El Pentágono financió el desarrollo de altavoces para producir sonidos de largo alcance. La Marina los utiliza para alejar a los piratas, mientras que el Ejército los despliega en los puntos de control. En los últimos años, la policía ha utilizado los llamados dispositivos acústicos de largo alcance para romper las multitudes como las de las protestas en Ferguson.

Pero estas armas funcionan porque son insufriblemente ruidosas, y si se usan contra los diplomáticos en Cuba, no habría misterio al respecto. Por lo tanto, la especulación ha girado alrededor de otra posibilidad: un dispositivo que produce un sonido fuera del alcance del oído humano.

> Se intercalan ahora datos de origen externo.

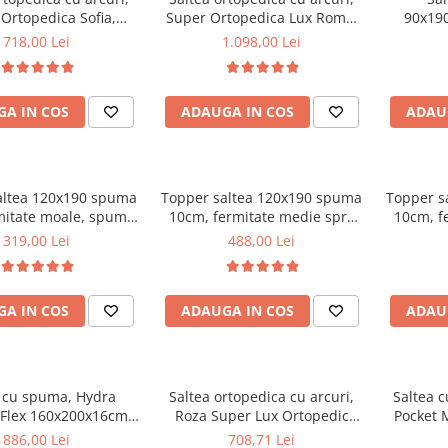
Ortopedica Sofia,
Super Ortopedica Lux Roma,
90x190
0x20cm, fermitate
180x200x23cm, fermitate tare,
Arcuri
718,00 Lei
1.098,00 Lei
asa arcuri tip Bonell,
plasa arcuri tip Bonell, fata
Med
vara-iarna, sistem
vara-iarna, sistem aerisire
e cu butoni, Saltex
perimetral, Saltex
A IN COS
ADAUGA IN COS
ADAU
altea 120x190 spuma
Topper saltea 120x190 spuma
Topper s
mitate moale, spuma
10cm, fermitate medie spre
10cm, f
etanica, husa fixa
tare, spuma poliuretanica,
tare, s
319,00 Lei
488,00 Lei
, microfibra, Saltsib
husa fixa matlasata,
husa
microfibra, Saltsib
mic
A IN COS
ADAUGA IN COS
ADAU
a cu spuma, Hydra
Saltea ortopedica cu arcuri,
Saltea c
Flex 160x200x16cm,
Roza Super Lux Ortopedic
Pocket 
te mediu spre tare,
125x190x25cm, fermitate
toppe
886,00 Lei
708,71 Lei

Una posibilidad es el infrasonido, sonido de baja frecuencia que no puede ser oído por los humanos. Un informe del Instituto Nacional de Ciencias de la Salud Ambiental en 2002 señaló que los militares habían usado armamento infrasonido, pero no había tenido éxito porque era difícil enfocar las longitudes de onda.

El efecto primario del infrasonido en los seres humanos «parece ser molestia», concluyó el informe.

El uso del ultrasonido en los ataques

El ultrasonido es la posibilidad más probable. A frecuencias superiores a 20.000 hertz, más allá del oído humano, el ultrasonido puede dañar el tejido si se produce con suficiente potencia.

Los médicos usan blastos enfocados de ultrasonido para aplastar cálculos renales. Hace décadas, los investigadores crearon intensamente poderosos haces de ultrasonido en los laboratorios que pueden matar a un ratón a corta distancia.

Los rayos de ultrasonido menos potentes no causan lesiones y tienen una variedad de usos médicos, incluyendo exploraciones médicas comunes. Pero hay evidencia anecdótica en ciertas intensidades, que pueden hacer que la gente muy incómoda.

Steven L. Garrett, que enseñó acústica en la Universidad Estatal de Penn antes de retirarse el año pasado, solía demostrar vigas de ultrasonido a sus estudiantes. A menudo se ponía náuseas y desarrollaba un dolor de cabeza; finalmente se llevó a usar equipo de protección.

«No los usamos más a menos que no sólo tuviéramos tapones en los oídos, sino orejeras sobre los tapones para los oídos», dijo.